- [Your instructions] The pictures in the data below are to be omitted; all else must be duplicated exactly.

- [Information provided]
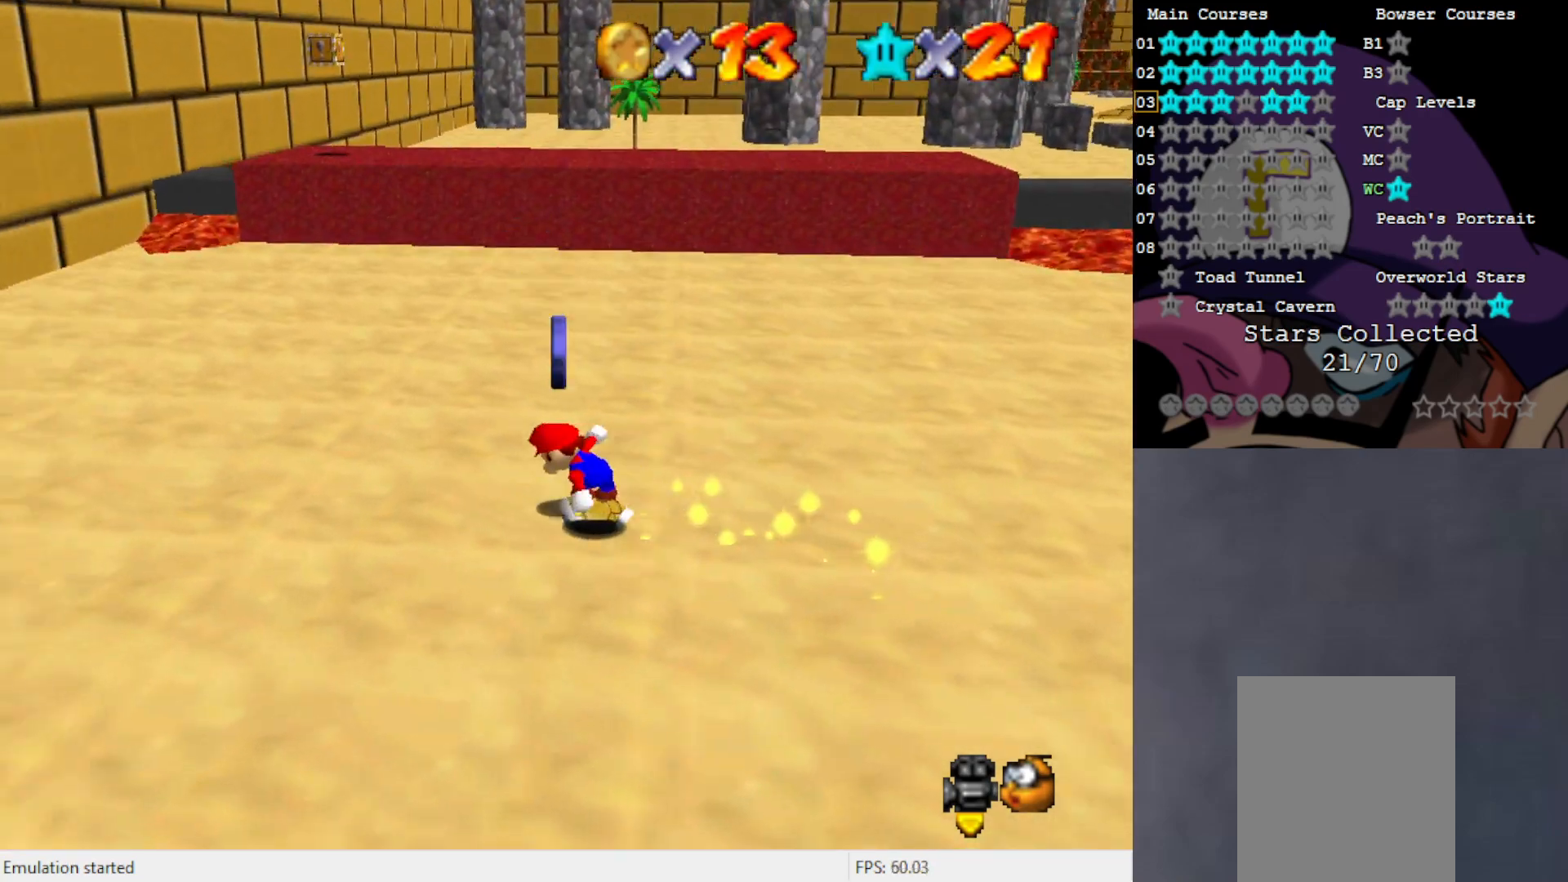
{"buttons": [], "left_stick": "up", "events": [[117, "left_stick", "up"]]}
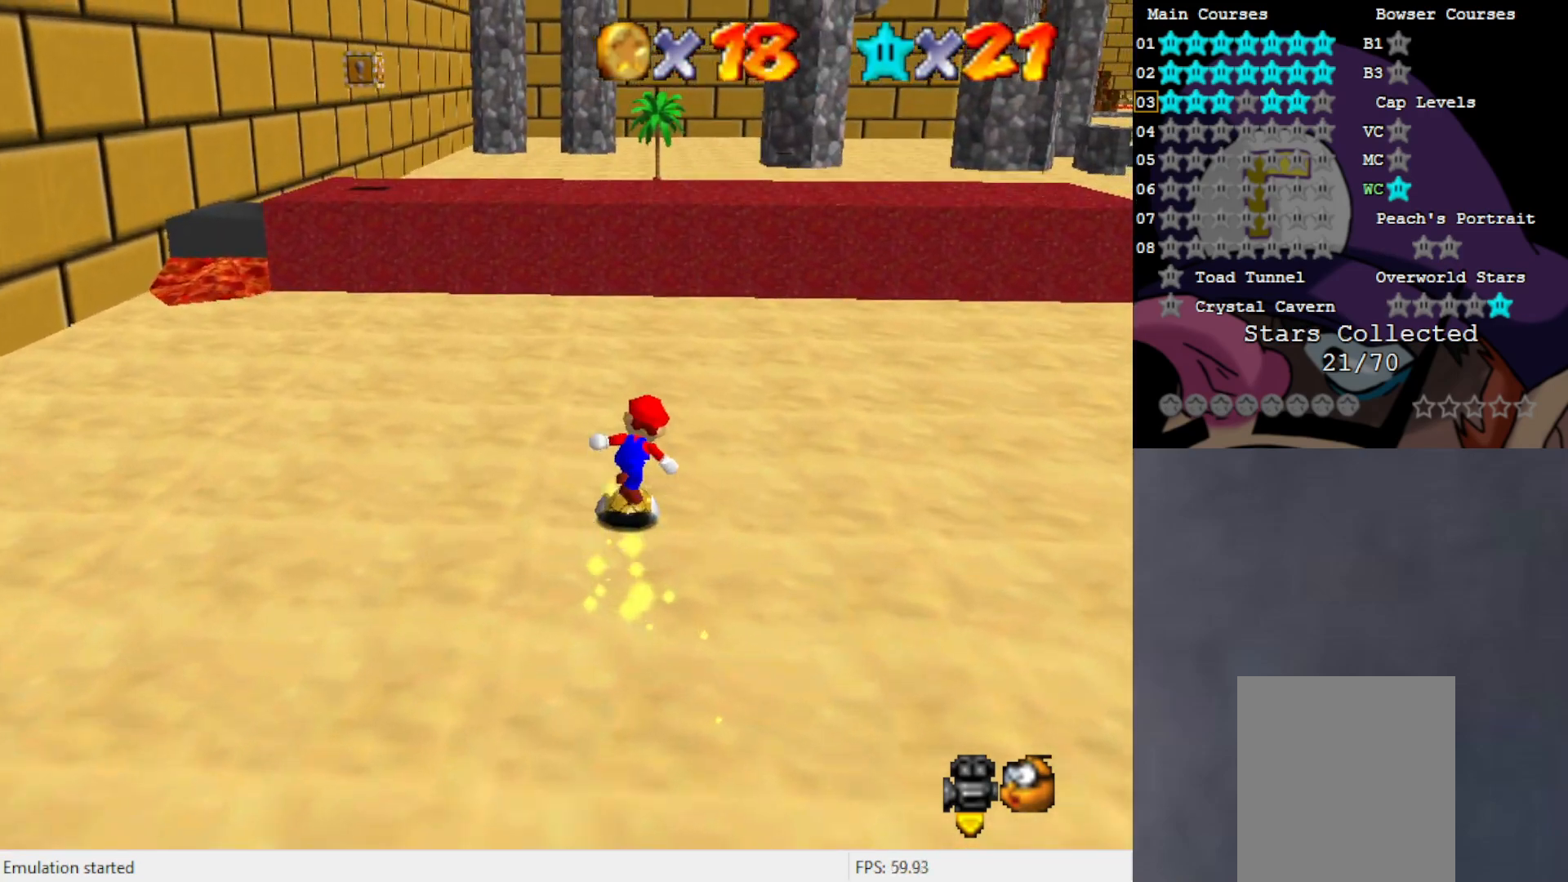
{"buttons": [], "left_stick": "up", "events": []}
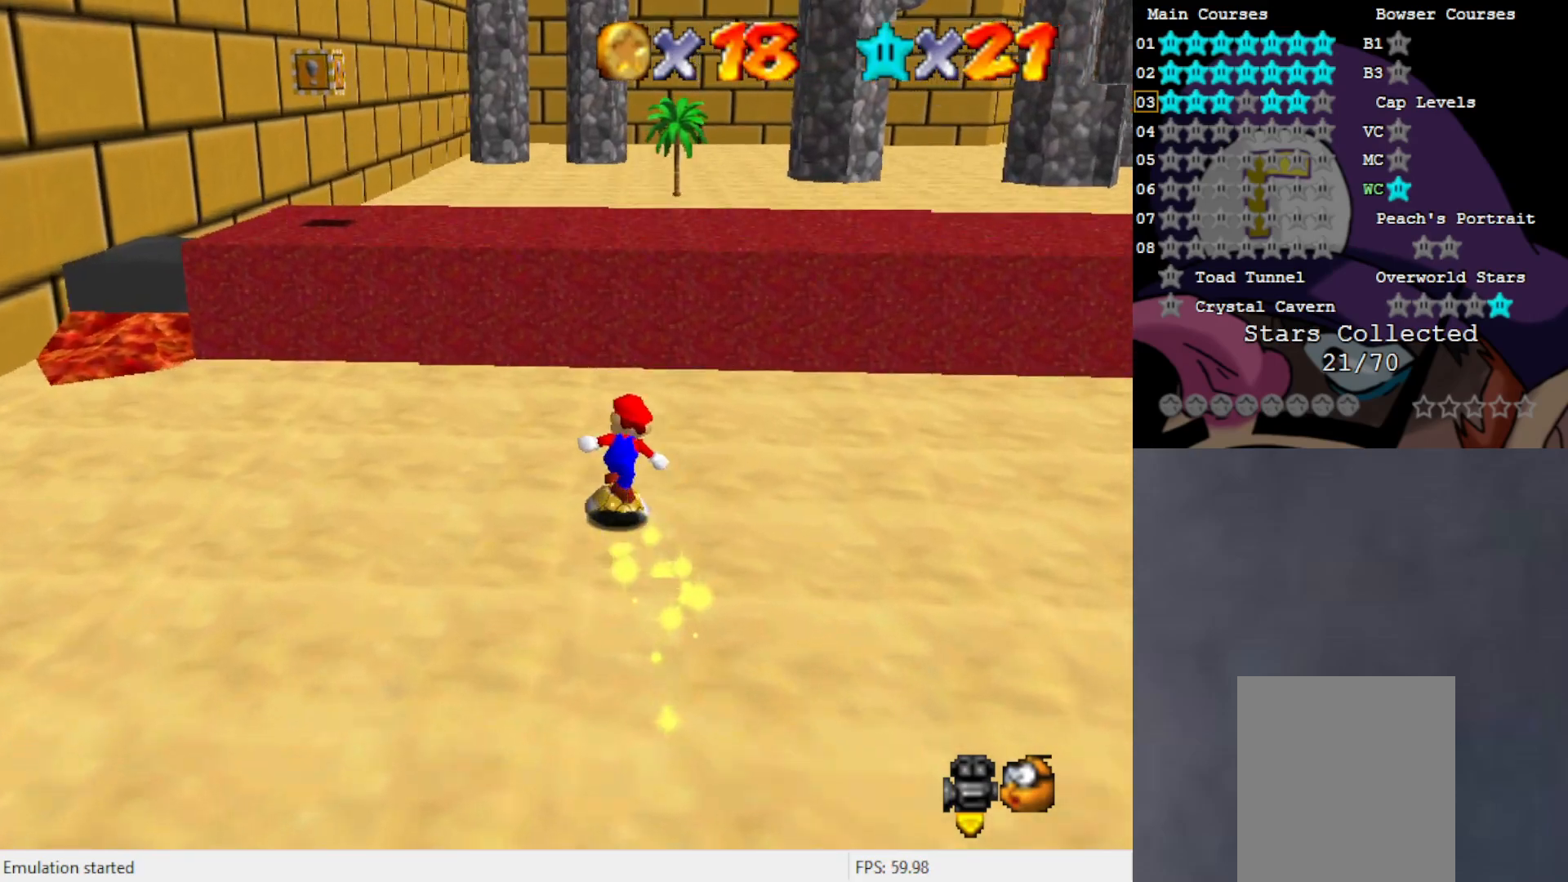
{"buttons": [], "left_stick": "up", "events": [[183, "A", "down"], [383, "A", "up"]]}
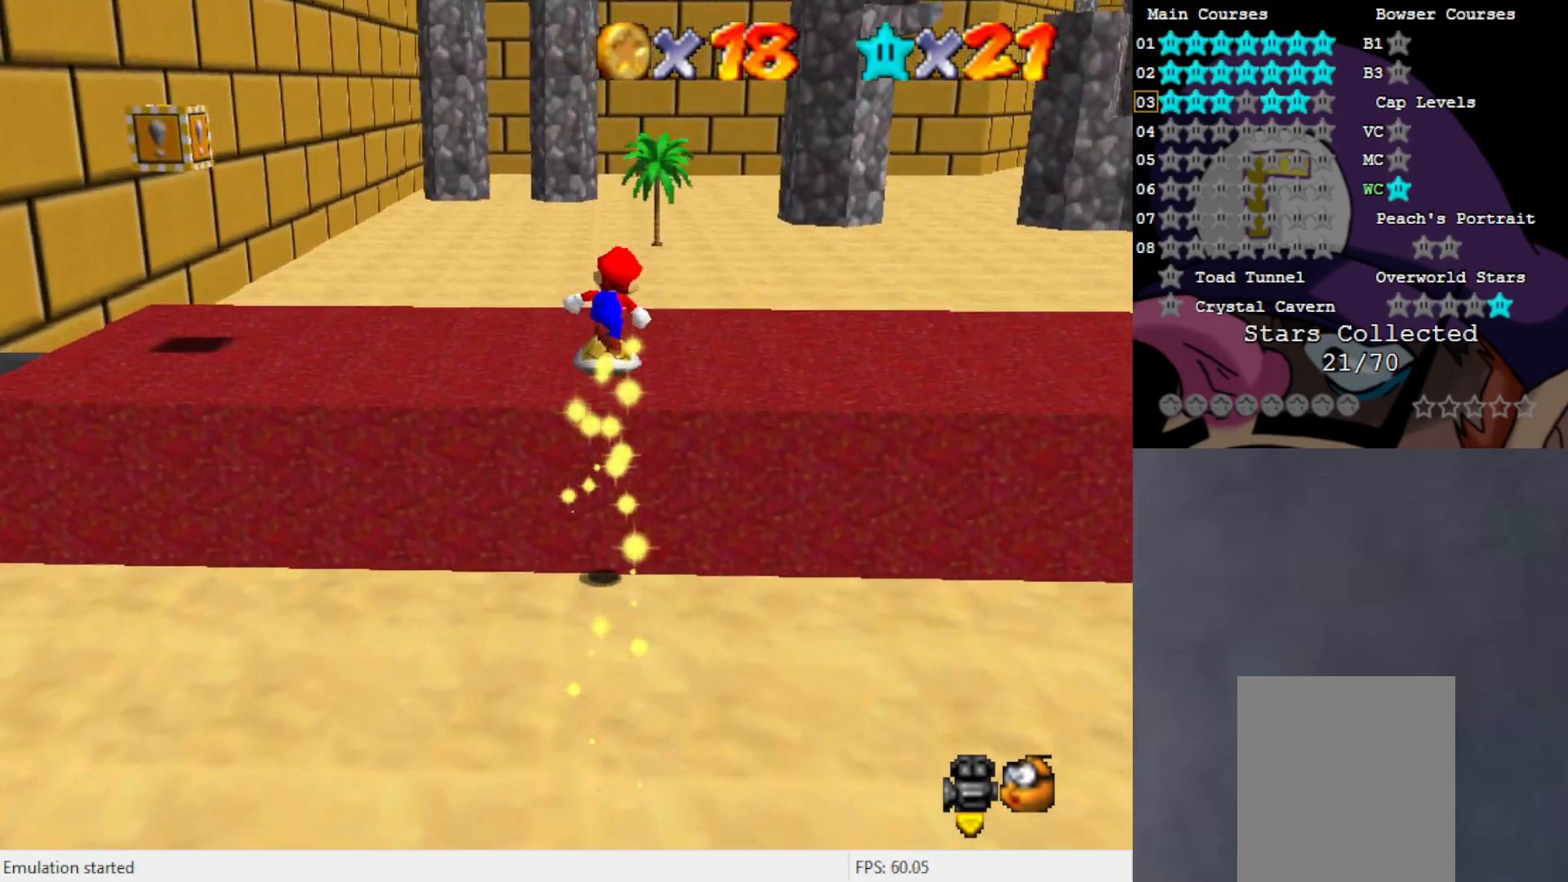
{"buttons": [], "left_stick": "up-left", "events": [[50, "C_LEFT", "down"], [117, "C_LEFT", "up"], [150, "left_stick", "up-left"], [250, "A", "down"], [317, "A", "up"]]}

- [Response to the exercise]
{"buttons": [], "left_stick": "up", "events": [[117, "left_stick", "up"]]}
{"buttons": [], "left_stick": "up", "events": []}
{"buttons": [], "left_stick": "up", "events": [[183, "A", "down"], [383, "A", "up"]]}
{"buttons": [], "left_stick": "up-left", "events": [[50, "C_LEFT", "down"], [117, "C_LEFT", "up"], [150, "left_stick", "up-left"], [250, "A", "down"], [317, "A", "up"]]}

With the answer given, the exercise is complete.